The second group covers analyses of FBMC on real-world systems but with reduced temporal or spatial scope. The majority of research in this group covers the analysis (van den Bergh et al (2016), Kristiansen (2020)) or simulation of (historic) FBMC results in the CWE region (Dierstein (2017), Felling et al (2019), Matthes et al (2019), Schönheit et al (2021a), Schönheit et al (2021b), Weinhold (2021)). Some articles look at different sub-regions, where the effects of FBMC are analysed, e.g. Finck et al (2018), who analyse different GSK strategies in the Central Eastern Europe region, Makrygiorgou et al (2020), who compare FBMC to NTC market coupling in several zonal combinations in South Eastern Europe and Bo et al (2020), who compare FBMC and NTC market coupling in the Nordic region. Zad et al (2021) propose a clustering approach for the flow based domain in the CWE region.

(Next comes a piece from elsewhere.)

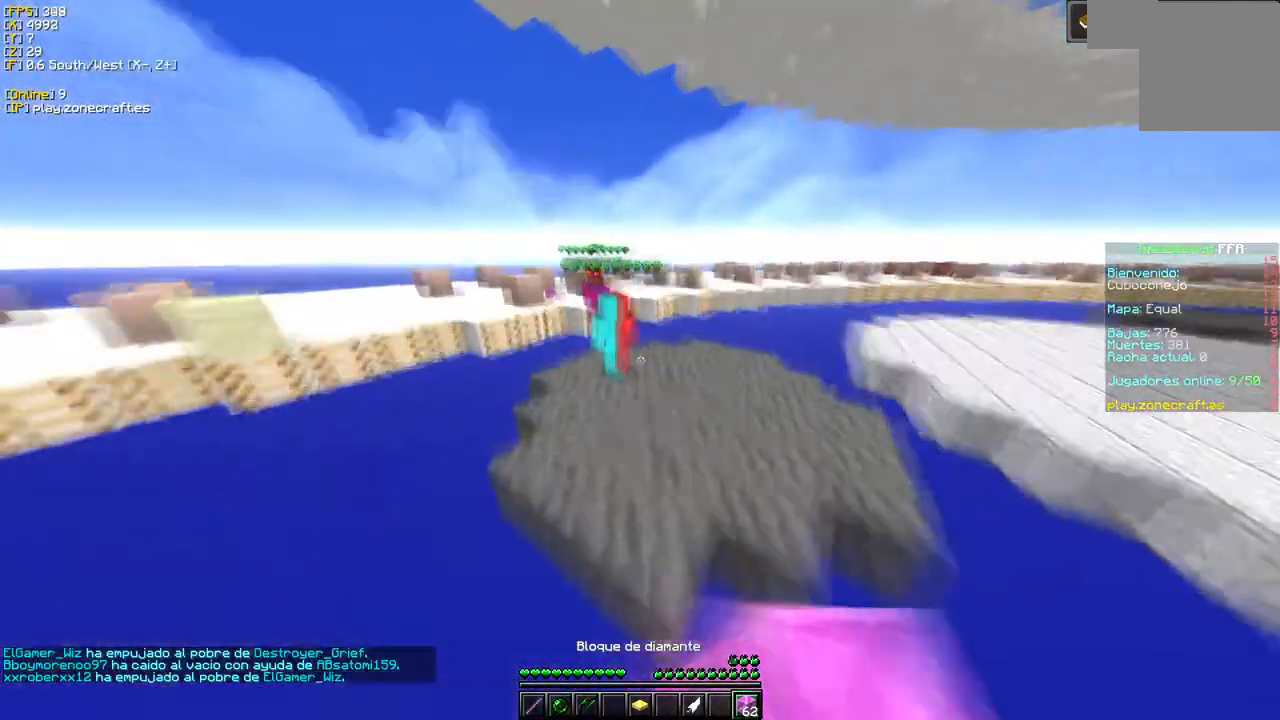
{"keys": [], "mouse": [], "events": []}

A key insight from groups one and two is that base case and Generation Shift Keys need to match realisation as close as possible for FBMC to have a cost-efficient outcome (e.g. Marien et al (2013). For GSK strategy “pro rate” seems to be a common understanding for good fit (Felten et al (2021), Schönheit et al (2020)). This follows the same idea of a close match of GSK and base case with realisation, hence GSKs based on the specific base case seem reasonable. Some authors raise awareness, that the analysis of cost-effectiveness and welfare impacts should not be limited to the analysis of market results, but need to incorporate the congestion management, which is necessary to ensure secure grid operation (Schönheit et al (2021b), Felten et al (2021)).

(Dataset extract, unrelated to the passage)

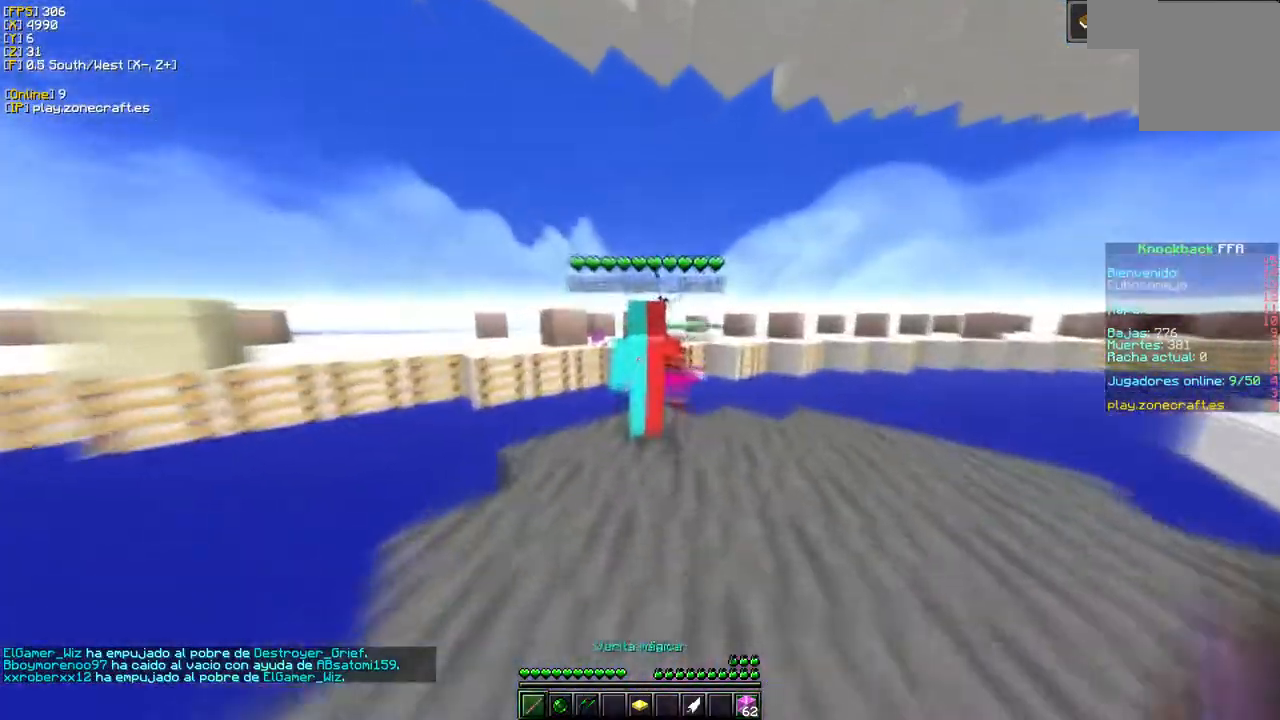
{"keys": [], "mouse": [], "events": [[66, "mouse_left", "down"], [366, "mouse_left", "up"]]}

The third group of research consists of more comprehensive frameworks, which are capable of analysing the effects of FBMC in full-scale, consistent energy system scenarios, including an explicit grid representation with expansion path, power plant and RES (de-) commissioning with hourly resolution as well as the relevant methodological variety necessary for quantitative analysis of FBMC in the wider European context. Carlini et al (2020) present a detailed FBMC model for the Italy North capacity calculation region and while the real common grid model for this region is used, the framework considers a reduced flow based region not covering the Core region and is limited to historic data. Matthes et al (2017) present a framework to include security constraints into the FBMC methodology efficiently in large-scale power systems but are limited in scope to the CWE region. Marjanovic et al (2018) analyse the effect of an increased flow based region, which includes Italy North and Denmark West but misses Croatia and Romania not resembling the Core capacity region. Wyrwoll et al (2018) cover the Core region but neglect security constraints. Wyrwoll et al (2019) analyses the affect of base case methods in a focus region covering Germany and the electric neighbours. To the best of the author’s knowledge, no framework has been presented, which is capable of covering FBMC with an hourly resolution and accounting for security constraints, with a nodal representation of the Core region including consistent scenario information regarding grid expansion, power plant fleet and demand development. Such a framework is necessary to adequately assess quantitative implications of FBMC on the European Electricity Markets in the near future after the extension of the flow based region to the Core capacity calculation region. The article at hand presents a framework capable of these requirements and quantifies the implications of FBMC for several scenarios in the CWE and Core region.

3 Modelling Framework

This Section presents the modelling framework, which is used for the analysis. It introduces the modelling scope in Sect. 3.1 and provides information on the input data for the analysed scenarios in Sect. 3.2.

3.1 Model Description

The presented model framework consists of a Day-Ahead wholesale market model and a transmission grid model. Both models use the same input data, which are aggregated to bidding zone level for the zonal market simulation. The market model is used for NTC market simulations, which also represent the base case for FBMC, and to solve the market coupling with the derived FB constraints. The model structure is shown in Fig. 1.

Fig. 1
figure 1

Overview of input parameters and model flow

The market model covers a unit-wise representation of the European thermal power plant fleet, which is based on Platts (2016), including the member states of the EU-27, except for Malta, Cyprus and Ireland, extended for Albania, Bosnia and Herzegovina, Great Britain, Kosovo, North Macedonia, Montenegro, Norway, Serbia and Switzerland. For the regionalization of renewable energy sources and demand, the methodology and weather data presented in Slednev et al (2017) and Slednev et al (2018) are applied. The NTC results of the model are used as base case from which power flows on the relevant grid elements are determined in normal operation and contingency cases for relevant outages. Additionally, the GSKs are determined for each grid node according to the generators energy output in the base case, as described in Sect. 2.1.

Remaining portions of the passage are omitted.